### TASK DIRECTIONS
Which lines of the data below contain the string "newSketch"? Filter them out and copy each one.

Source records
______________________________
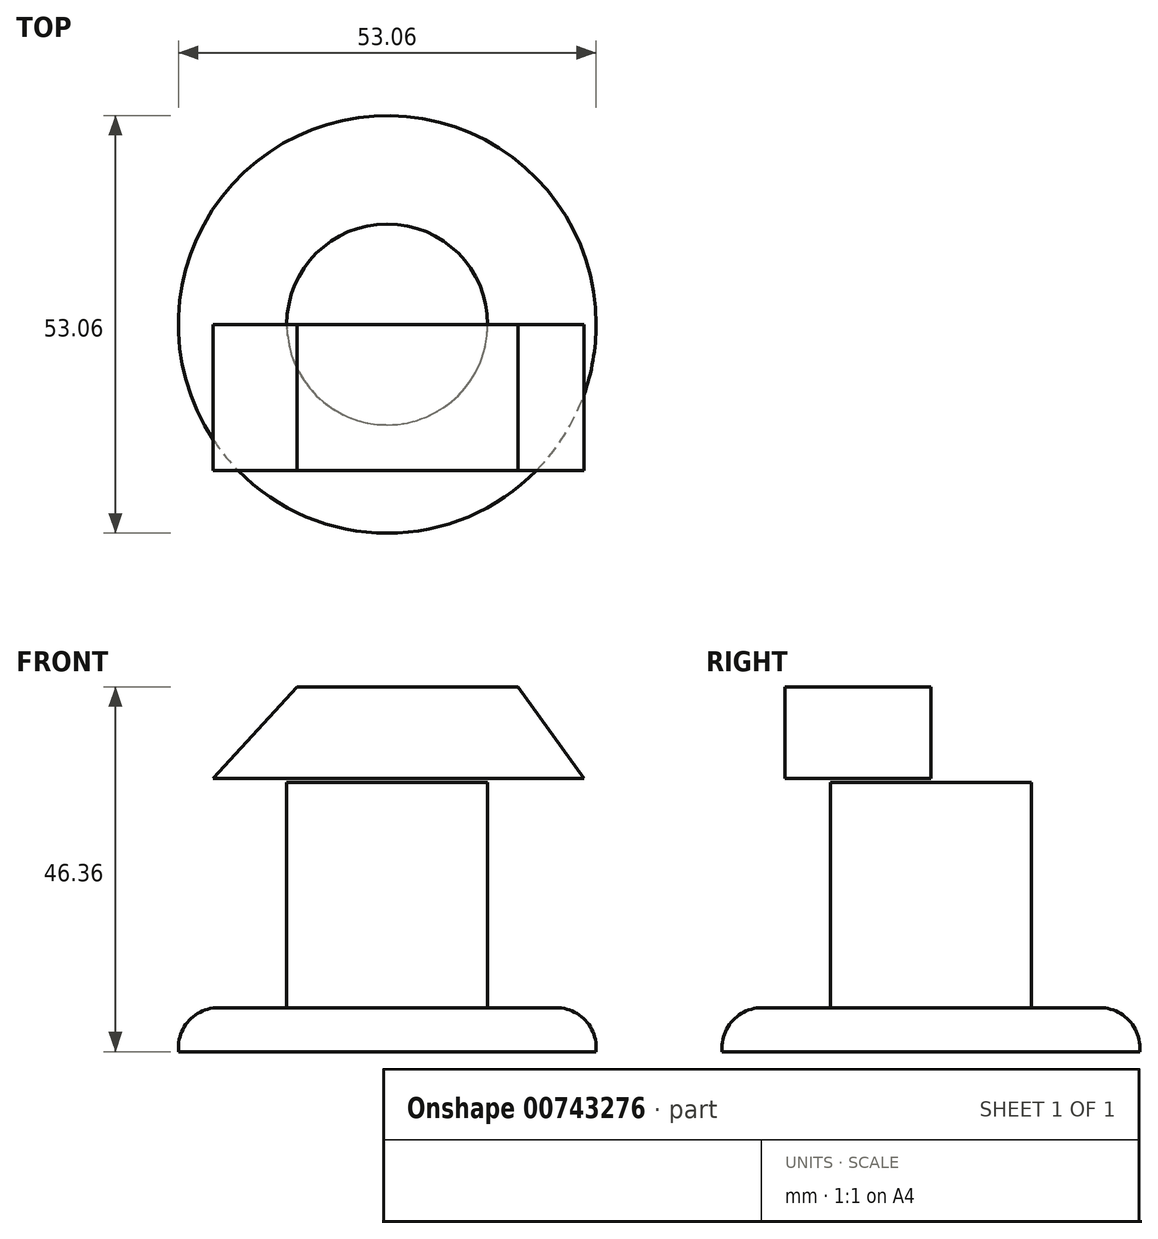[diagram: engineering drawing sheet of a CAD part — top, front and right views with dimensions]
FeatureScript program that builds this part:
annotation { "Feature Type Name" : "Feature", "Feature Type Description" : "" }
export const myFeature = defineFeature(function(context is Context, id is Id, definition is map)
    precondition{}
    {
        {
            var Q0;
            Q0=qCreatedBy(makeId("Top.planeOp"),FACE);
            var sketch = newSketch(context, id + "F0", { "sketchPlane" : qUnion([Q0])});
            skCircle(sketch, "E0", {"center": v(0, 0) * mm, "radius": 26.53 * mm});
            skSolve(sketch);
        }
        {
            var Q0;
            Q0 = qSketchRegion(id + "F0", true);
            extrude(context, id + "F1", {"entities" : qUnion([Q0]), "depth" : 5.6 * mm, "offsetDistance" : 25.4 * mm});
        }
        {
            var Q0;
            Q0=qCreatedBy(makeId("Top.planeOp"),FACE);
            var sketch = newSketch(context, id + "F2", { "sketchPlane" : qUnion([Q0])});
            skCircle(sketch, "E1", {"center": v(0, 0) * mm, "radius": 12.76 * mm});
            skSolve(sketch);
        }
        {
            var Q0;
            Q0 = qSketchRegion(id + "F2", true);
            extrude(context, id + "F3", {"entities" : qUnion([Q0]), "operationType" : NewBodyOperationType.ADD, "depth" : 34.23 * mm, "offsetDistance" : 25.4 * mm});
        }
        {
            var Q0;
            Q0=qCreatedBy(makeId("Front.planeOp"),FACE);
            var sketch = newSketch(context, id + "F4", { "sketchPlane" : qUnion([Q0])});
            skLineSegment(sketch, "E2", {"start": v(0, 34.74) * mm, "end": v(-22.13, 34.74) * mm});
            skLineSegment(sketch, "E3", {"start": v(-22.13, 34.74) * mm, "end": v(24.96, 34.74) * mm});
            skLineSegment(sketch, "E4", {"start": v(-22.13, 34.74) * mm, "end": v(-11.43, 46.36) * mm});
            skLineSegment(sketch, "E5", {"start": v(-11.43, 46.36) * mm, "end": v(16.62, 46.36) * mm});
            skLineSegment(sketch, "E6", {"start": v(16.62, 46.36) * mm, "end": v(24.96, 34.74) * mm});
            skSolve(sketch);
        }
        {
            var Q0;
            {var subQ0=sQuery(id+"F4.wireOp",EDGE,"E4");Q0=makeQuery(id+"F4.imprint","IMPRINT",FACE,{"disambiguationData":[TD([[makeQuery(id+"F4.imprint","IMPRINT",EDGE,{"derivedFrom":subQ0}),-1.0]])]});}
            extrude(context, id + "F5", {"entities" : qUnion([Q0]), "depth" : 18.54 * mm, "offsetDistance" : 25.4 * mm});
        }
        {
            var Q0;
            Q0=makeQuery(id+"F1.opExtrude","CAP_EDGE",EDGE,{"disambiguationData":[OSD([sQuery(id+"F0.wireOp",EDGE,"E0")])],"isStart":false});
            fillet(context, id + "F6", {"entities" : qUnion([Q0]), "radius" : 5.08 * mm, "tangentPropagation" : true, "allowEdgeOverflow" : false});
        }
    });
______________________________
### TASK OUTPUT
            var sketch = newSketch(context, id + "F0", { "sketchPlane" : qUnion([Q0])});
            var sketch = newSketch(context, id + "F2", { "sketchPlane" : qUnion([Q0])});
            var sketch = newSketch(context, id + "F4", { "sketchPlane" : qUnion([Q0])});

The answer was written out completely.